Эта странная лирическая волна, пронесшаяся над его душою во имя Марии, скрыла тревогу ожидания, утишила нетерпение, отвлекла желание. На один миг ему показалось, что она не придет. Потом снова, и еще сильнее, его охватила мука неизвестности и смутил образ страсти, которой он может быть наслаждался бы там внутри, в этом своего рода маленьком теплом алькове, где розы дышали таким нежным запахом. И, как в Сильвестров день, его страдание обострилось тщеславием, так как он прежде всего сожалел о том, что такое изысканное приспособление любви может пропасть без всякой пользы.
Внутри кареты холод смягчался постоянным теплом металлических цилиндров с кипятком. Связка белых, снежных, лунных роз лежала на столике перед сидением. Шкура белого медведя закрывала колени.
Стилизация в духе симфонии en blanc majeurбыла очевидна и угадывалась по многим другим мелочам. Как король Франциск I на оконном стекле, граф Сперелли собственноручно начертал на стекле дверцы изящное изречение, сверкавшее на налете от дыхания, как на опаловой ленте:
Pro amore curriculum. Pro amore cubiculum.Часы пробили и в третий раз. До полуночи оставалось 15 минут. Ожидание тянулось слишком долго: Андреа уставал и раздражался. В комнатах, занятых Еленой, в окнах левого крыла, не было видно света. — Значит, придет? Но как? Украдкой? Или под каким-нибудь предлогом? Лорд Хисфилд, разумеется, — в Риме. Чем она объяснит свое ночное отсутствие? — И снова в душе старинного любовника возникло острое любопытство, возбуждаемое отношениями между Еленой и мужем, их супружескими узами, их жизнью в одном доме. И снова ревность уколола его, и вспыхнуло желание. Он вспомнил веселые слова, сказанные как-то вечером Джулио Музелларо по адресу мужа, и решил завладеть Еленой во что бы то ни стало, для утехи и на зло. — Ах, если б только она пришла!
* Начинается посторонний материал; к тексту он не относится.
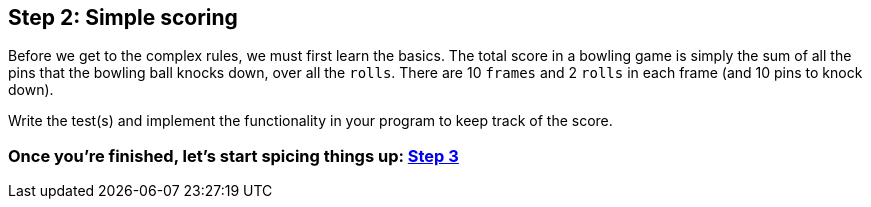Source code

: == Step 2: Simple scoring

Before we get to the complex rules, we must first learn the basics. The total score in a bowling game is simply the sum of all the pins that the bowling ball knocks down, over all the `rolls`. There are 10 `frames` and 2 `rolls` in each frame (and 10 pins to knock down).

Write the test(s) and implement the functionality in your program to keep track of the score. 

=== Once you're finished, let's start spicing things up: link:Step3.asciidoc[Step 3]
Появилась карета и въехала в сад. Он нагнулся и стал смотреть, узнал лошадей Елены, разглядел внутри женскую фигуру. Карета исчезла под колоннами. Им овладело сомнение. — Значит, она возвращалась из города? Одна? — Напрягая зрение, он упорно смотрел на портик. Карета, через сад, выезжала наружу, сворачивая на улицу Разеллу: она была пуста!
До предельного часа оставалось две или три минуты, а она не приходила! Час пробил. Ужасная тревога охватила обманутого. Она не приходила!
Не понимая причины ее неточности, он стал к ней враждебен, почувствовал внезапный прилив злобы, в нем даже мелькнула мысль, что она хотела унизить, его, наказать, или что она хотела удовлетворить свою причуду, довести до отчаянья его желание. Приказал кучеру:
— Квиринальская площадь.
Он отдавался влечению к Марии Феррес, снова ушел в смутное чувство нежности, которое, после дневного визита, оставило в его душе благоухание и подсказало ему поэтические мысли и образы. Недавнее разочарование, которое он воспринял, как доказательство ненависти и злобы Елены, сильно толкало его к любви и к доброте сиенки. Сожаление о потерянной прекраснейшей ночи возрастало, но лишь под влиянием недавно приснившегося сна. И, воистину, это была одна из прекраснейших ночей, какие промелькнули в небе Рима, это было одно из тех зрелищ, которые подавляют человеческую душу безмерной печалью, потому что превосходят всякую силу восхищения и не поддаются полному пониманию.